Taiwan’s semiconductor industry, long dominant in the production of legacy chips, is now under pressure as Chinese firms aggressively expand their market share with lower prices and strong government support. In response, Taiwanese companies are considering a shift toward more advanced semiconductor technologies to stay competitive.
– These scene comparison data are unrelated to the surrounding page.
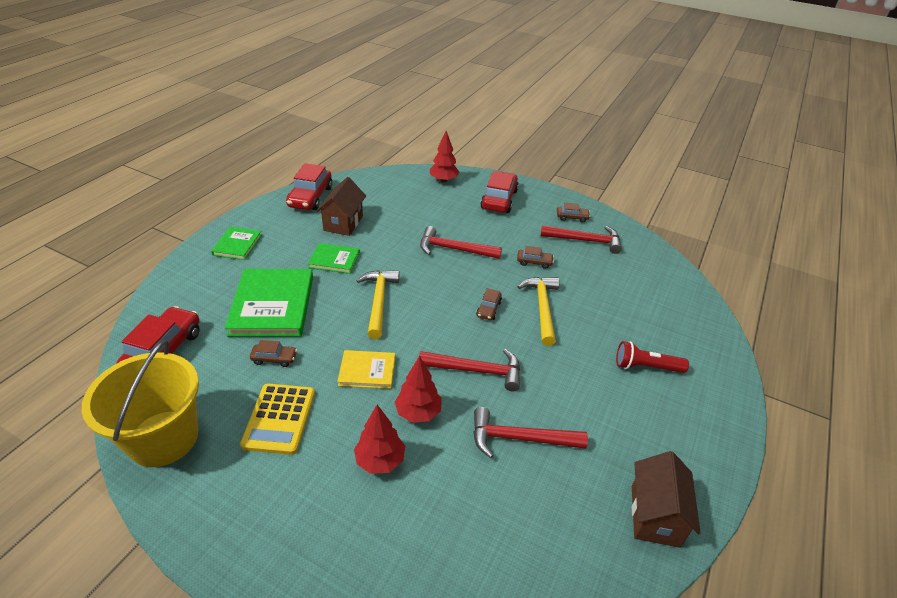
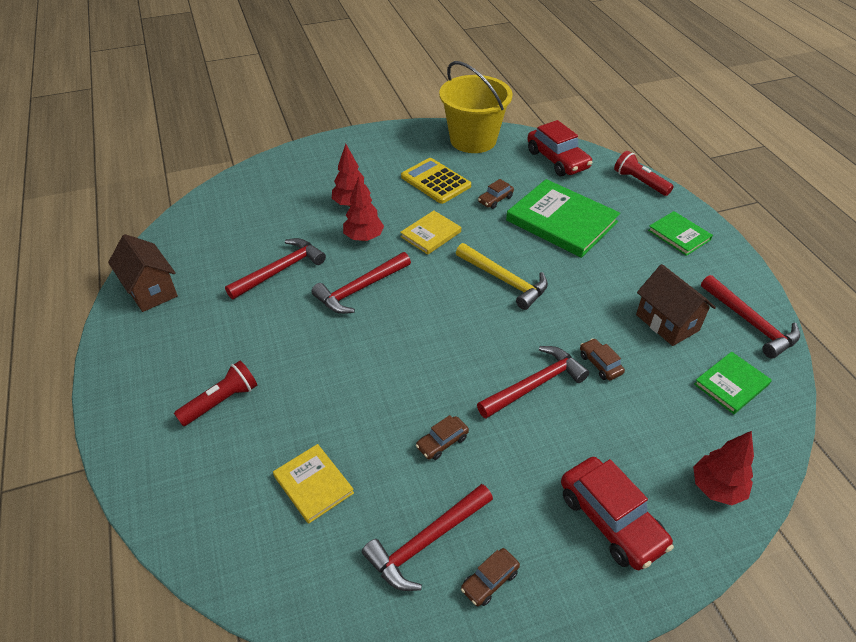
camera: 135 degrees right, 5 degrees up
red car [286,163,332,210] -> red hammer [701,275,800,359]
green book [308,243,360,274] -> green book moved to [694,352,772,414]
brown car [476,288,502,320] -> brown car moved to [580,338,625,380]
yellow hammer [518,277,560,346] -> none
none -> yellow book [273,444,354,524]
none -> red flashlight [614,151,673,196]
In 2015, Taiwan’s Powerchip Technology partnered with Hefei, China, to establish a new chip foundry, hoping to access China’s growing market. However, nine years later, that same Chinese foundry, Nexchip, has emerged as a major competitor, leveraging lower costs and China’s localization push. Chinese foundries such as Hua Hong and SMIC are gaining ground in the $56.3 billion mature-node chip market (28nm and larger). Their aggressive price-cutting and rapid expansion have put pressure on Taiwanese manufacturers like Powerchip, UMC, and Vanguard International, forcing them to either retreat or shift to more specialized and advanced semiconductor processes.
According to TrendForce, China held 34% of global mature-node chip production capacity in 2024, compared to Taiwan’s 43%. By 2027, China is expected to surpass Taiwan, further intensifying competition. Taiwanese chipmakers are moving toward specialized and advanced chip technologies. UMC has partnered with Intel to develop smaller, more sophisticated chips, while Powerchip is shifting its focus to 3D stacking, a technique that integrates logic and DRAM chips for better performance and energy efficiency.
The U.S.-China trade war has influenced the semiconductor industry significantly. The Biden administration has investigated China’s chip industry, while former President Donald Trump has threatened 100% tariffs on semiconductors made outside the U.S. These policies have pushed some Western companies to shift production away from China, benefiting Taiwanese firms.
At the same time, Beijing is ramping up efforts to strengthen its domestic semiconductor industry. Chinese companies like China Mobile and China Telecom are enforcing stricter requirements for using domestically made chips, reducing opportunities for Taiwanese firms in the Chinese market.
Taiwan’s legacy chipmakers are at a crossroads. With China’s aggressive expansion and U.S. trade policies reshaping the industry, Taiwanese companies must invest in cutting-edge technologies and explore new global markets to sustain their competitiveness.